Called me old fashioned or retro but I like manners. In fact I do believe that “manners make the man” or woman. That one’s ability to restrain one’s emotions or not insist on our opinion being the correct one is a testament to character. That making one’s argument clearly and succinctly is far more affective than increasing the volume when someone may not agree with you. In deed, if you find yourself falling back on volume to make your case you undoubtedly need a better argument. In this instance I smiled, made my goodbyes and walked away.

Why am I telling you this? Because I am currently coming up against so many instances of people who want to make a point and expecting me, and you, to hear what they have to say, will behave like the person I met today. If I can find room to disagree, or maybe expand the discussion into areas that whilst broadening understanding may weaken they case, I am going to get talked over or shouted down or attacked for some sort of “ism” I’m sure I don’t have but serves to invalidate my understanding or opinion. It’s everywhere! In books, on the media, on the streets. More than once recently I have found myself thinking (not verbalising) “have you any idea what you’re saying or proposing?” being able to see the possible consequences of certain arguments or proposed actions. I’m reading articles and books that are blinkered in their thesis and deny the existence of alternative views by actively ignoring their existence.

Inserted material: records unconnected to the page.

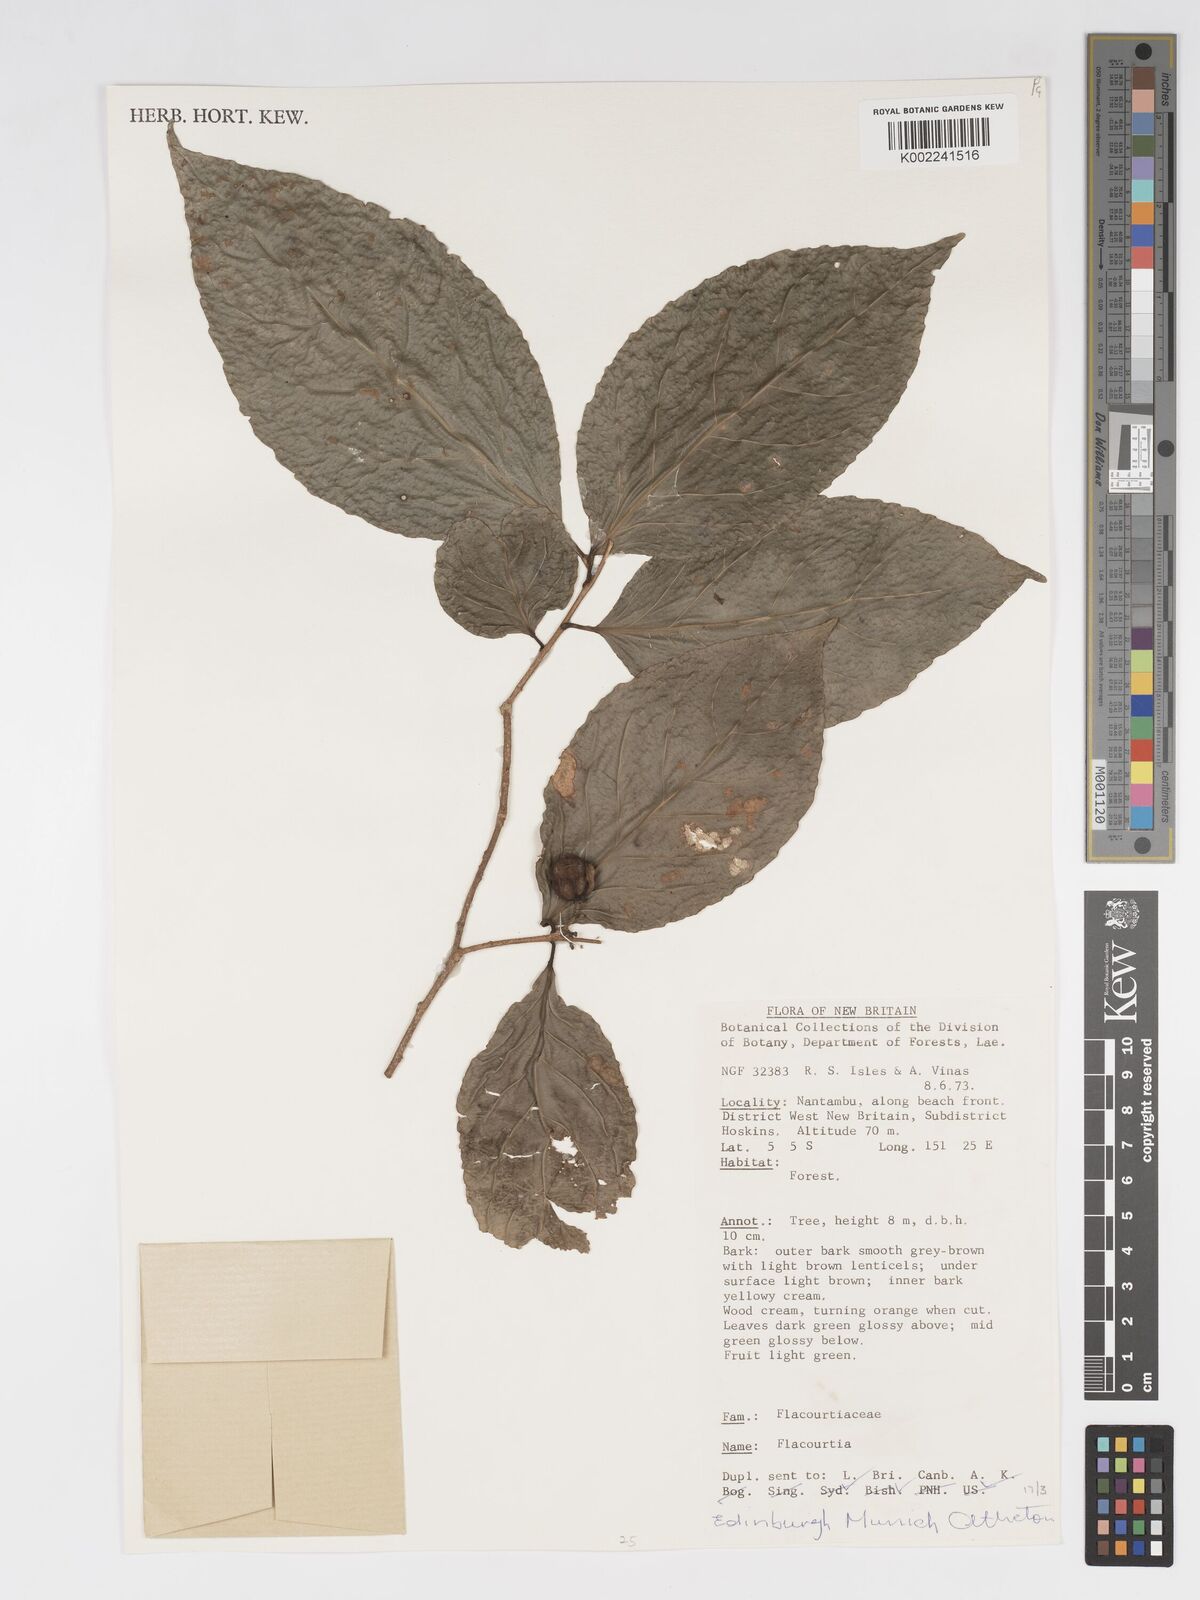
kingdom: Plantae
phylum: Tracheophyta
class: Magnoliopsida
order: Malpighiales
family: Salicaceae
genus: Flacourtia
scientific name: Flacourtia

Maybe I am privileged in the education I have received but I was taught that the best way to strengthen your argument was to know the opposing argument and the better you know it, the better you could make yours. Indeed, reading a differing view has on occasion modified my view and enlarged my understanding. But, so, so many people are ready to believe and buy into what they are told without question. SHEEP! There’s always another side, a differing view, an alternate experience. Even academics have differing views and come at things from different angles, and dare I say, with different prejudices or more sinisterly, hidden agendas. Just because a person has a title or qualifications doesn’t make them right.

How many times have I listened to the news only to find out at a later date that the initial reports were inaccurate or skewed for the sake of sensationalism and opinion winning.

So often it’s not what we’re told but more a case of what we are not told. What’s being ignored to the detriment of the truth. And again, so many do not want to look beyond what they are being fed. Social media just makes this worse with so many prepared to jump on board if presented with an opinion they favour or a bit of controversy.

You and I, lets keep an open mind and a desire to always broaden our understanding. A step back may allow us to strengthen our position or, change our position. Seek to understand. The world would be a better place, believe me, if people did this.